SARS-CoV-2 is a respiratory virus that causes COVID-19 disease. It attacks the human body through multiple steps. Entering cells deep in the lungs and hijacking the molecular machinery of human host cells to produce copies of the virus itself are the first two steps – both of these steps are essential for virus infection.
In a new study, researchers from the University of Arizona and the University of South Florida found that some existing compounds can simultaneously inhibit a key viral protein of SARS-CoV-2 required for replication in human cells – the main protease (Mpro) and cathepsin L, a human protein that is important for viruses to enter host cells, provide inspiration for the design of antiviral drugs against COVID-19. The relevant research results were recently published in the journal Science Advances, with the title of the paper “Structure and inhibition of the SARS-CoV-2 main protease reveals strategy for developing dual inhibitors against Mpro and cathepsin L”.
The co-corresponding author, Dr. Yu Chen, associate professor of molecular medicine at the University of South Florida Mossani School of Medicine, said, “If we can develop compounds that shut down or significantly reduce these two processes – virus entry and virus replication, this dual inhibition may enhance the effectiveness of these compounds in the treatment of coronavirus infections. To use an analogy, this is like killing two birds with one stone.” He is good at structure-based drug design.
This new research builds on previous research work – identifying and analyzing several promising existing antiviral drugs as drug candidates for the treatment of COVID-19. All selected drug candidates target Mpro to block the replication of SARS-CoV-2 in human cells grown in the laboratory.
Two of these compounds, calpain inhibitors II and XII, are not as active as another drug candidate called GC-376 in biochemical tests. However, Michael Sacco, the first author of the paper and a doctoral student in Dr. Chen’s laboratory, said that calpain inhibitors, especially calpain inhibitor XII, actually kill SARS-CoV-2 in cell culture better than GC-376.
Sacco said, “We think that if these calpain inhibitors cannot inhibit the Mpro of this coronavirus so effectively, then they must be doing other things to explain their antiviral activity.” They learned from other research groups that calpain inhibitors can block other proteases, including cathepsin L, which is a key human host protease involved in mediating SARS-CoV-2 into cells.

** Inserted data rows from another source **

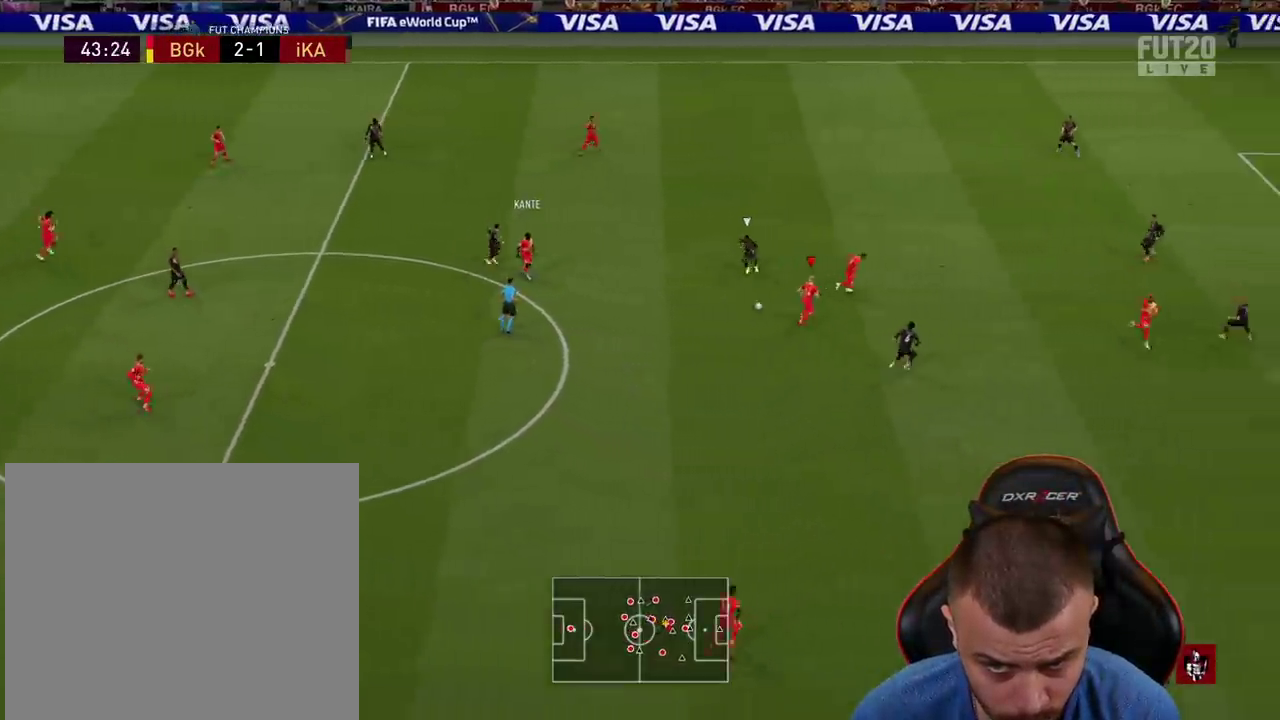
{"buttons": [], "left_stick": "right", "right_stick": "center", "events": [[484, "R2", "up"]]}
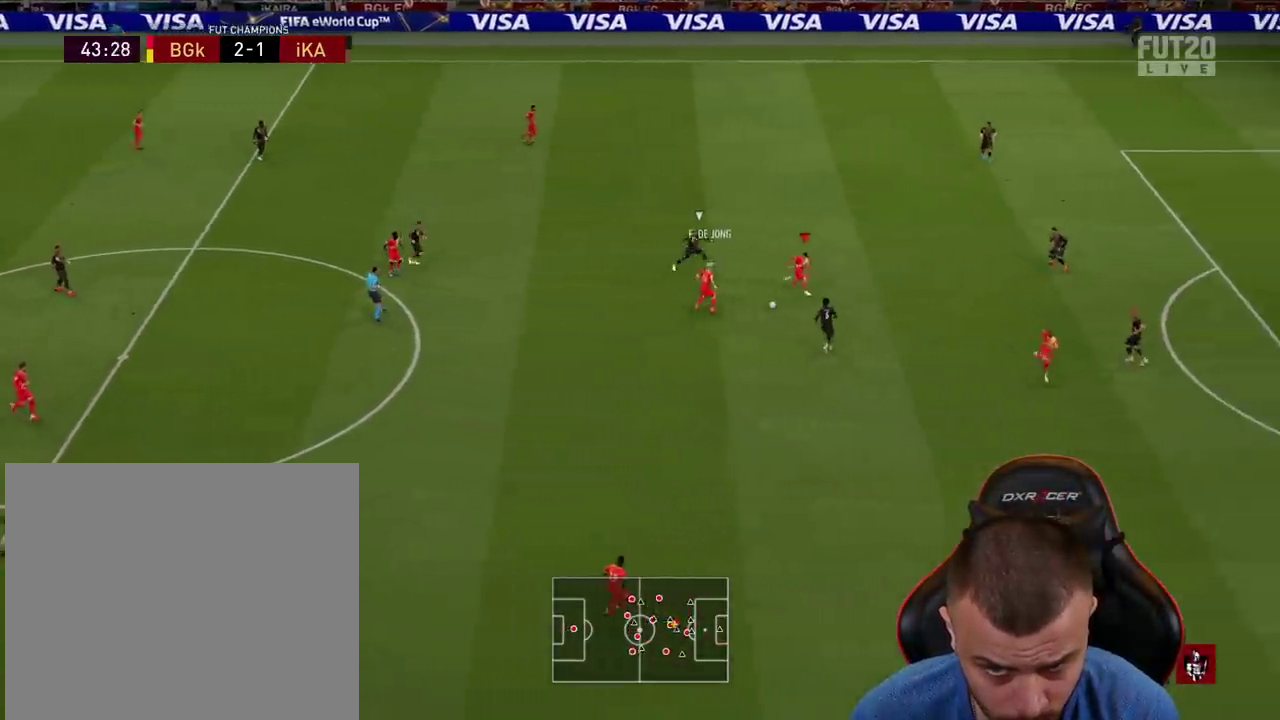
{"buttons": ["L3"], "left_stick": "down-right", "right_stick": "center", "events": [[100, "CROSS", "down"], [134, "L1", "down"], [134, "left_stick", "down-right"], [201, "CROSS", "up"], [234, "L3", "down"], [317, "L1", "up"]]}
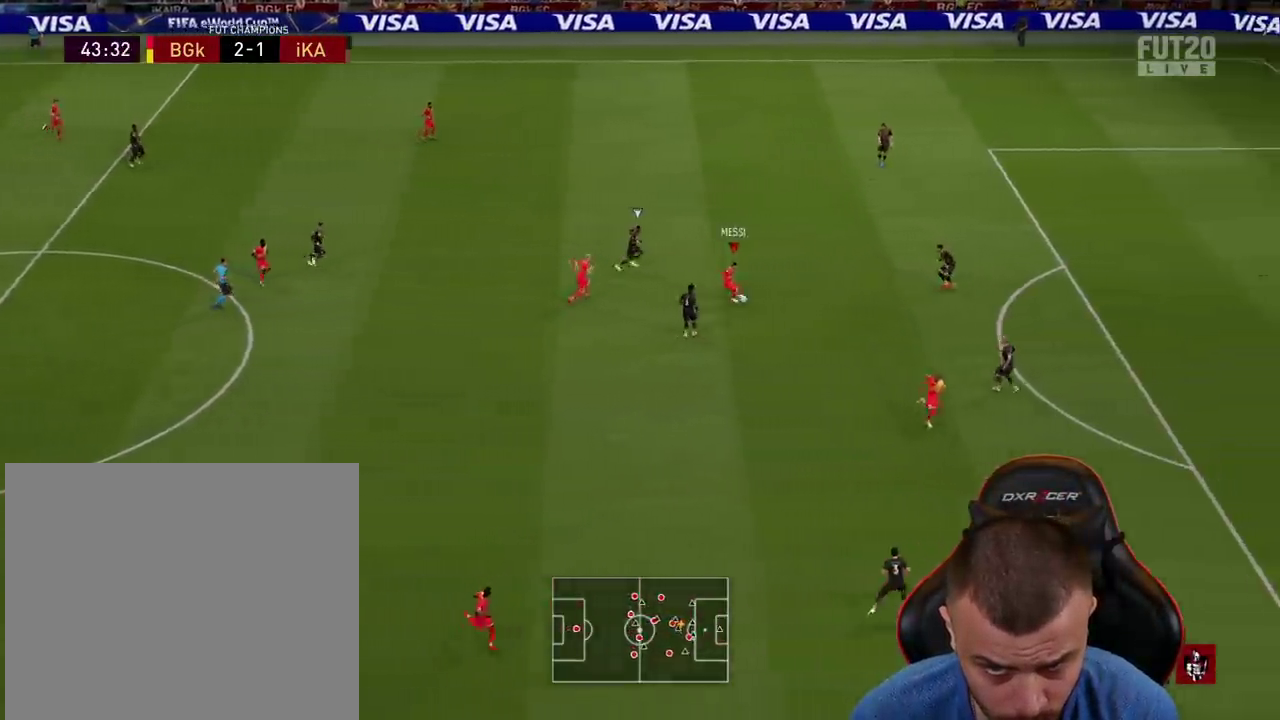
{"buttons": [], "left_stick": "down-right", "right_stick": "center", "events": [[150, "L3", "up"]]}
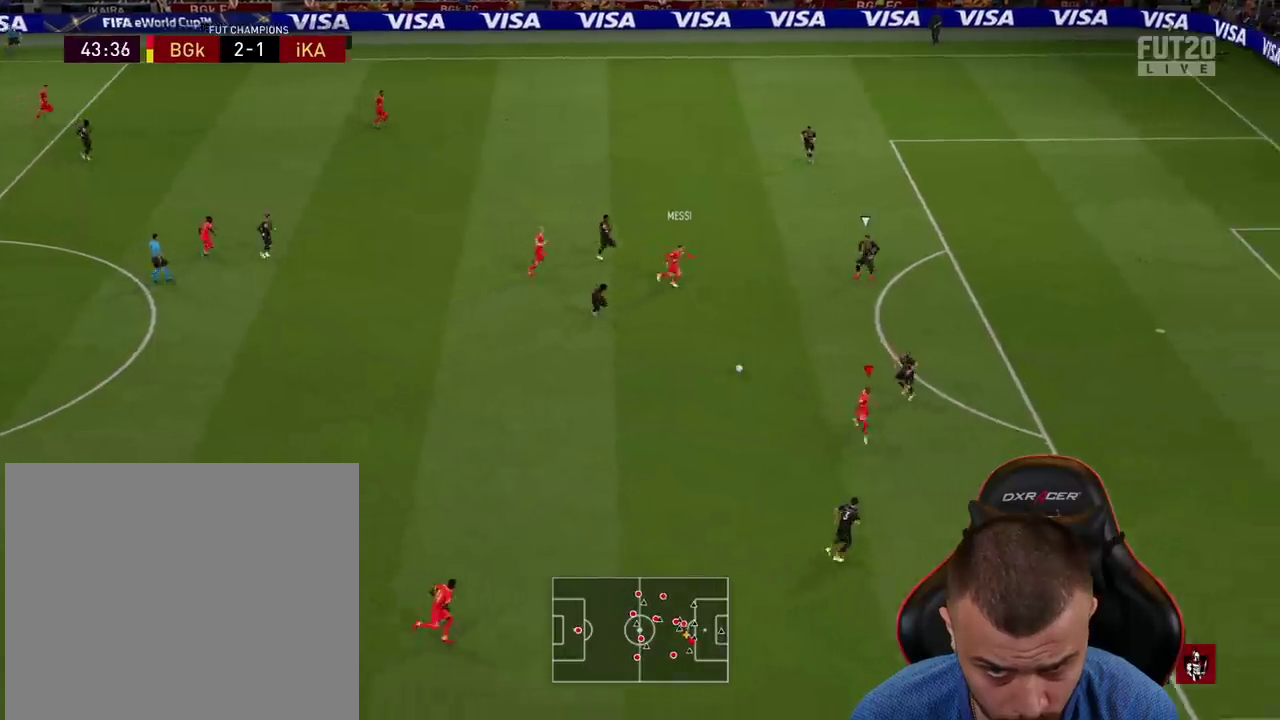
{"buttons": [], "left_stick": "right", "right_stick": "center", "events": [[167, "left_stick", "right"]]}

In this new study, these researchers used advanced techniques, especially X-ray crystallography, to intuitively understand how calpain inhibitors II and XII interact with the viral protein Mpro. They observed that the calpain II inhibitor adhered to the target binding site as expected on the surface of SARS-CoV-2 Mpro. Unexpectedly, they also found that calpain XII inhibitors adopt a unique configuration called “inverted binding pose” to closely fit the active binding site of Mpro. (The tight fit optimizes the interaction between this inhibitor and the target viral protein, and reduces the activity of Mpro that assists the proliferation of SARS-CoV-2).

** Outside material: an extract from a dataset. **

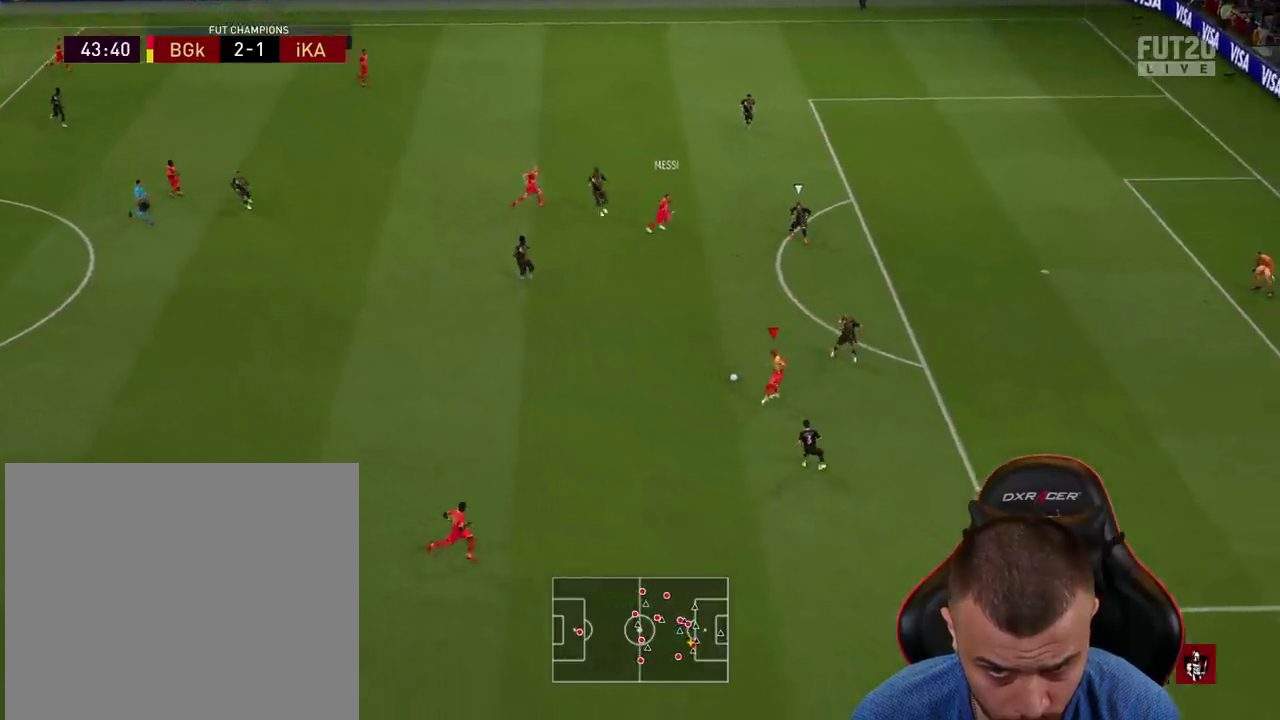
{"buttons": ["R2", "L3"], "left_stick": "right", "right_stick": "center", "events": [[67, "R2", "down"], [233, "L3", "down"]]}
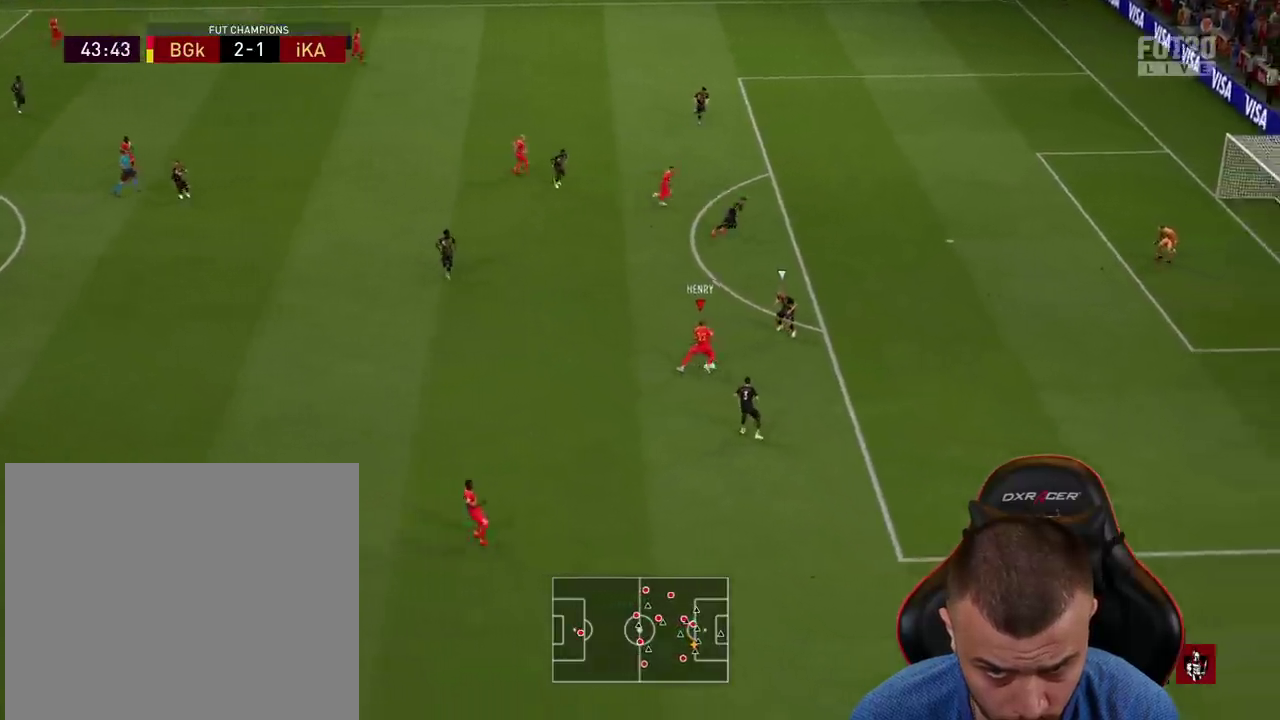
{"buttons": ["R2", "L3"], "left_stick": "right", "right_stick": "center", "events": []}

Dr. Chen said, “Our results provide us with useful structural information on how to design better inhibitors to target this key viral protein in the future.”

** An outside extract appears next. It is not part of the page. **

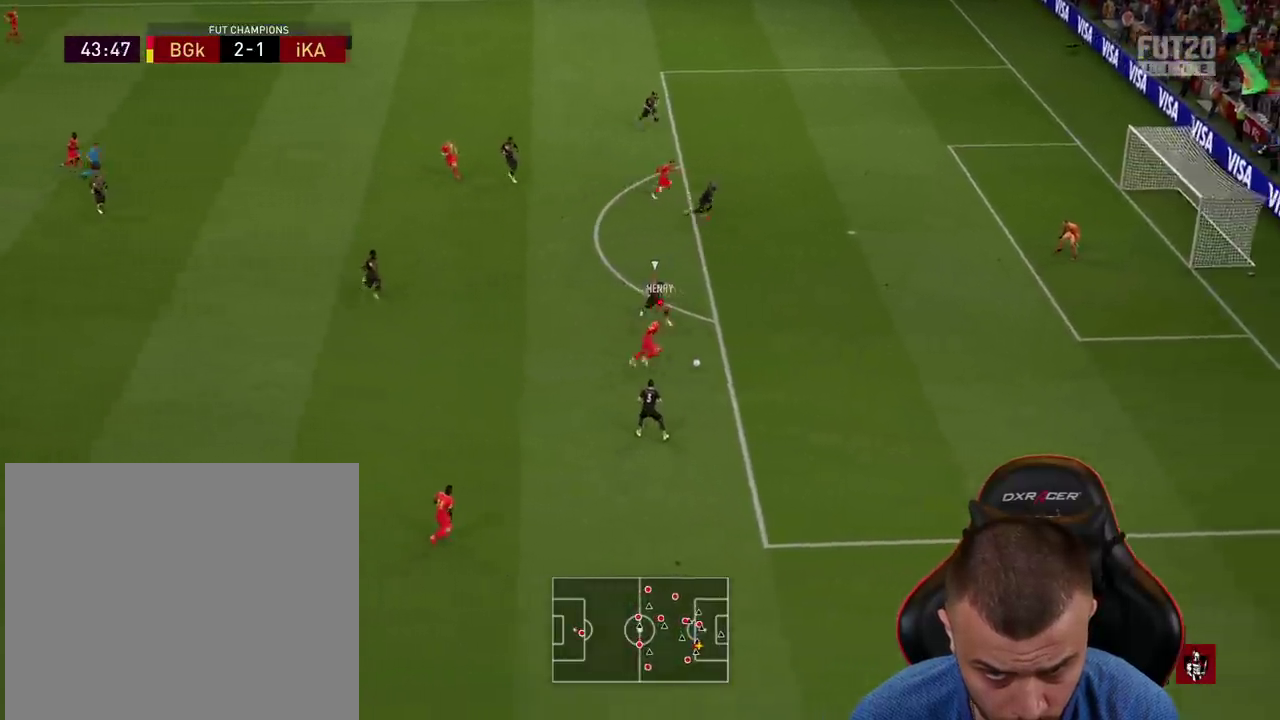
{"buttons": ["L3"], "left_stick": "up-right", "right_stick": "center", "events": [[300, "R2", "up"], [434, "left_stick", "up-right"]]}
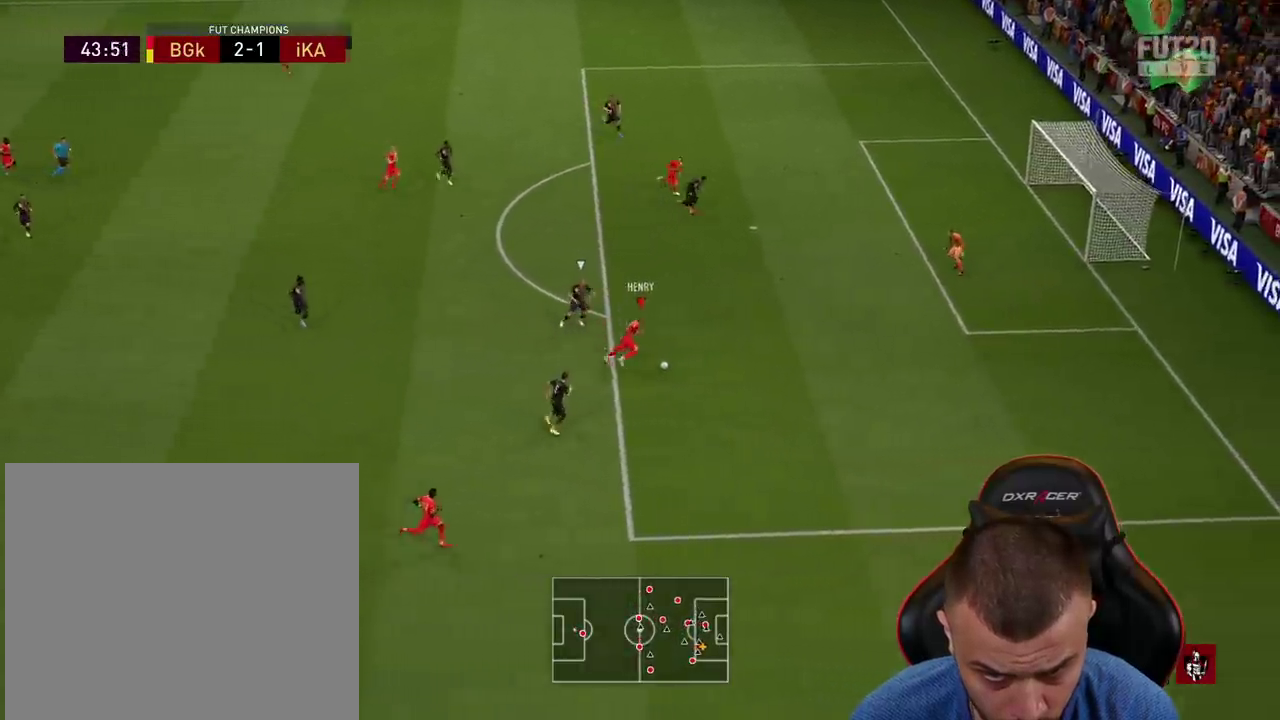
{"buttons": ["L3"], "left_stick": "up", "right_stick": "center", "events": [[50, "CIRCLE", "down"], [117, "left_stick", "up"], [251, "CIRCLE", "up"]]}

Dr. Chen said that in addition to simultaneously targeting the viral protease Mpro and human cathepsin L to improve potency (to obtain the desired drug effect at a lower dose), another benefit of dual inhibitors is that they have the potential to inhibit drug resistance.
SARS-CoV-2 will mutate, which may change its target gene sequence. These viral mutations deceive human cells, allowing the virus to attach to the cell surface membrane and introduce its genetic material into the cell, and can change the shape of viral proteins and their interaction with other molecules (including inhibitors) in the cell the way.
When SARS-CoV-2 is mutated in order to continue to proliferate, it may become resistant to certain inhibitors, thereby reducing the effectiveness of this compound. In other words, if the target gene sequence (lock) of this virus changes, then the key (inhibitor) is no longer suitable for that particular lock. But suppose the same key can open two locks to help prevent this virus infection; in this case, the two locks are Mpro (viral target protein) and cathepsin L (human target protein).
Dr. Chen said, “It is difficult for this virus to change two locks (two drug targets) at the same time. Therefore, dual inhibitors make antiviral drug resistance more difficult to develop. This is because even if the viral target protein changes, this type of compound is still effective against human host proteins that have not changed.”
These researchers continue to fine-tune existing antiviral drug candidates to improve their stability and performance and hope to apply what they have learned to help design new COVID-19 drugs. Their next research work will include solving how calpain inhibitors chemically and structurally interact with cathepsin L.
1.Michael Dominic Sacco et al. Structure and inhibition of the SARS-CoV-2 main protease reveals strategy for developing dual inhibitors against Mpro and cathepsin L. Science Advances, 2020, doi:10.1126/sciadv.abe0751.